Para aliviar el mal de altura y dar energía a la gente agotada, Valdivia los puso a masticar hojas de coca, como hacían los quechuas desde tiempos inmemoriales. Cuando supo que Gonzalo Pizarro había hecho cortar los puentes para evitar que cruzaran los ríos y precipicios, mandó a los yanaconas a tejer cuerdas con las fibras vegetales de la región, tarea que realizaban con prodigiosa rapidez. Se adelantó sin ser visto con un grupo de valientes, aprovechando la neblina de la sierra, hasta uno de los pasos cortados por Pizarro, donde ordenó a los indios trenzar las cuerdas de seis en seis, al modo tradicional de los quechuas, y hacer puentes de criznejas con ellas. Un día después llegó La Gasca con el grueso del ejército y encontró el problema resuelto. Pudieron transportar al otro lado a casi mil soldados, cincuenta caballeros, innumerables yanaconas y armamento pesado, balanceándose en las cuerdas sobre el pavoroso precipicio, entre los aullidos del viento. Después Valdivia debió obligar a los fatigados soldados a trepar dos leguas de abrupta montaña, con los pertrechos a las espaldas y halando los cañones, hasta el sitio que había escogido para desafiar a Gonzalo Pizarro. Una vez que apostó el armamento en los puntos estratégicos de los cerros, decidió dar a los hombres un par de días para reponer fuerzas, mientras él, imitando a su maestro, el marqués de Pescara, revisaba personalmente el emplazamiento de la artillería y los arcabuces, hablaba con cada soldado para darle instrucciones y preparaba el plan de batalla. Me parece verlo sobre su caballo, con su nueva armadura, enérgico, impaciente, calculando por adelantado los movimientos del enemigo, disponiendo la ofensiva, como el buen jugador de ajedrez que era.
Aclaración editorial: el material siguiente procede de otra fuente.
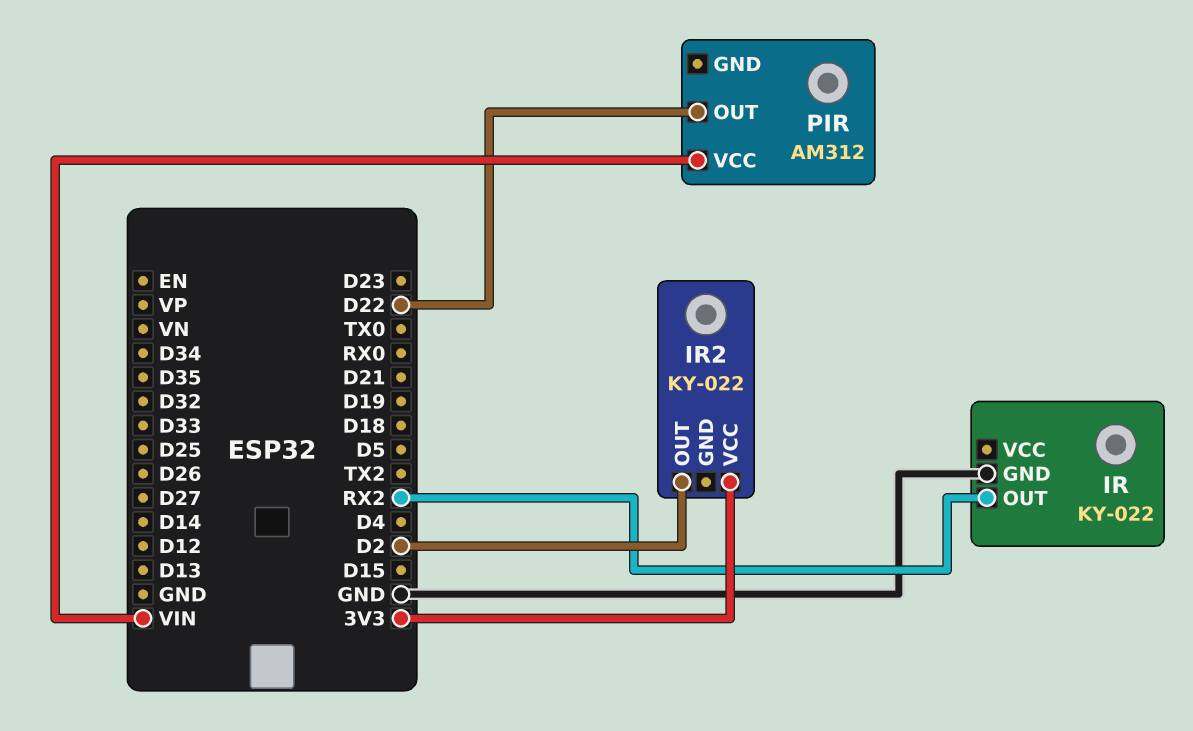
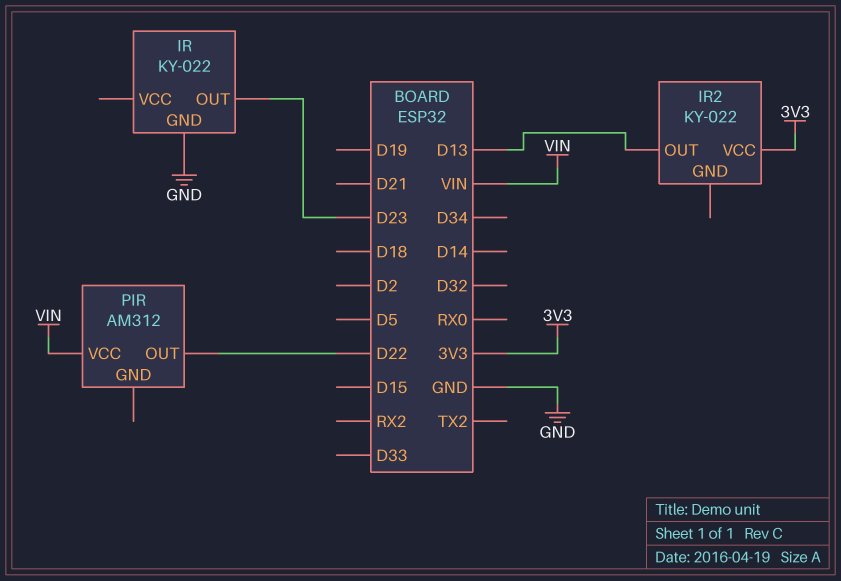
IR pin OUT: RX2 -> D23
IR2 pin OUT: D2 -> D13

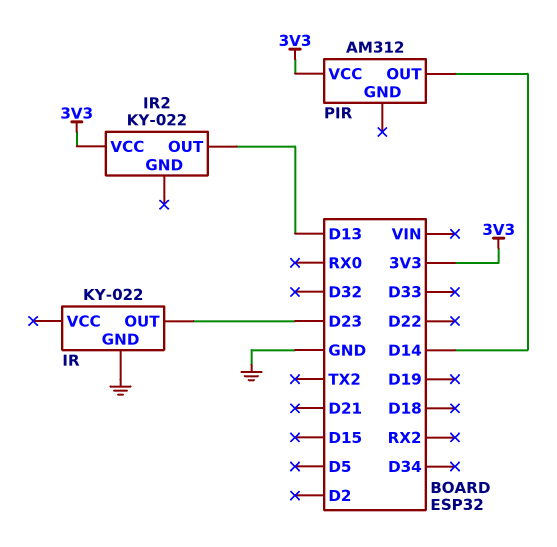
PIR pin OUT: D22 -> D14
PIR pin VCC: VIN -> 3V3

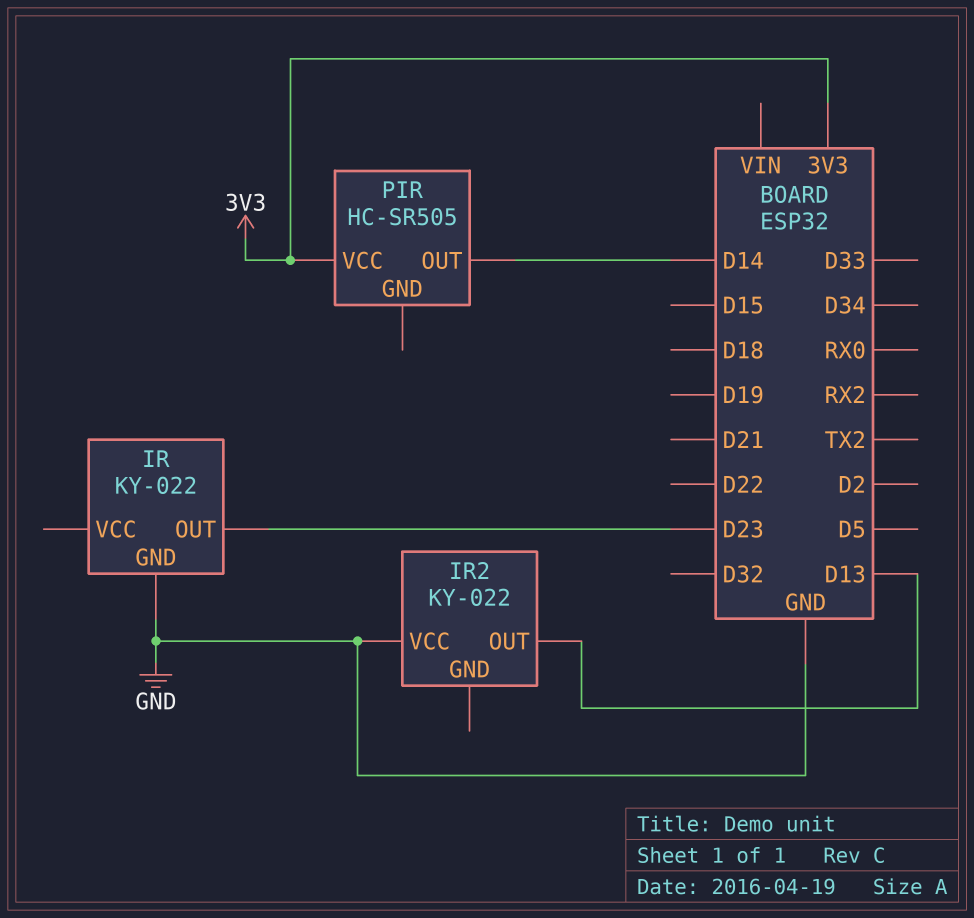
IR2 pin VCC: 3V3 -> GND
PIR: AM312 -> HC-SR505

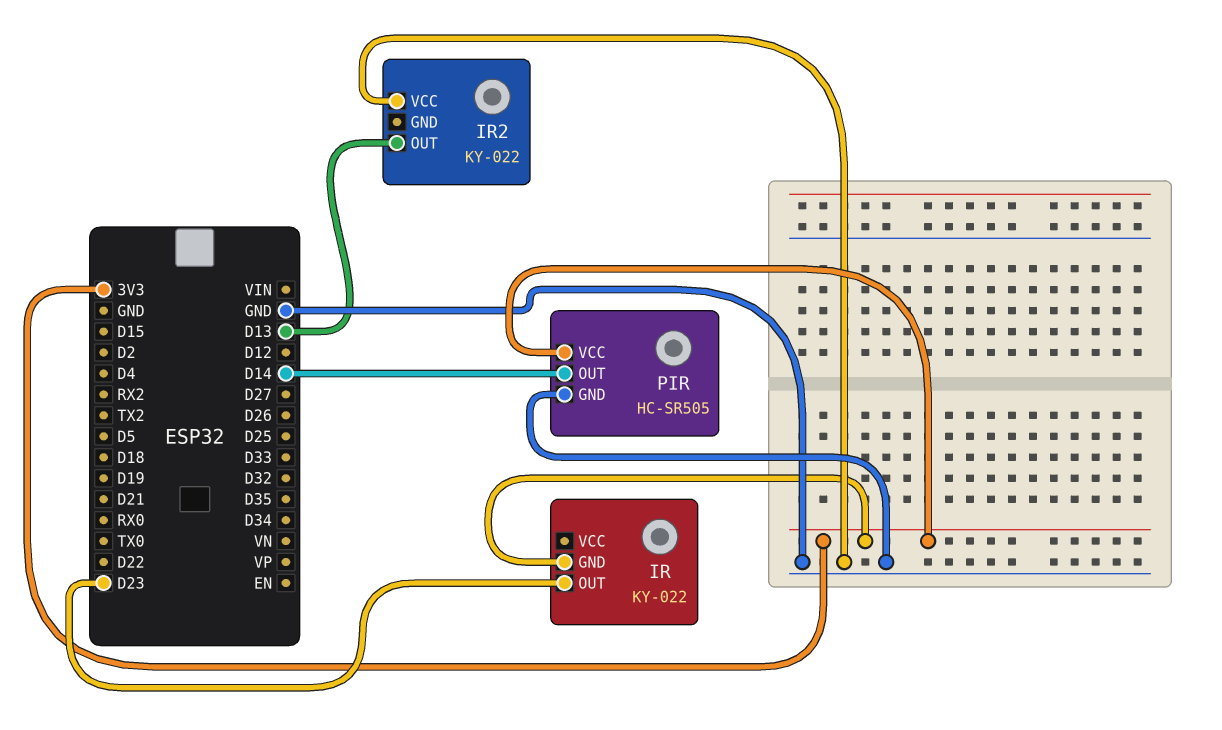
IR pin GND: GND -> 3V3
PIR pin GND: none -> GND

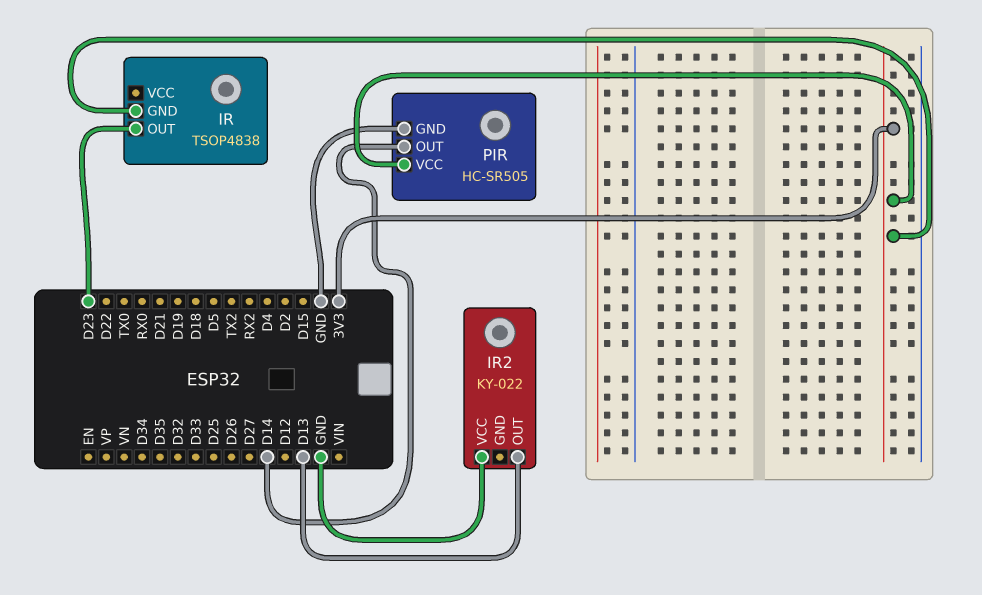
IR: KY-022 -> TSOP4838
Ya no era joven, tenía cuarenta y ocho años, había engordado un poco y la antigua herida de la cadera le molestaba, pero todavía podía mantenerse a caballo dos días con sus noches, sin descanso, y sé que en esos momentos se sentía invencible. Tan seguro estaba del triunfo, que prometió a La Gasca que perderían menos de treinta hombres en la contienda, y cumplió.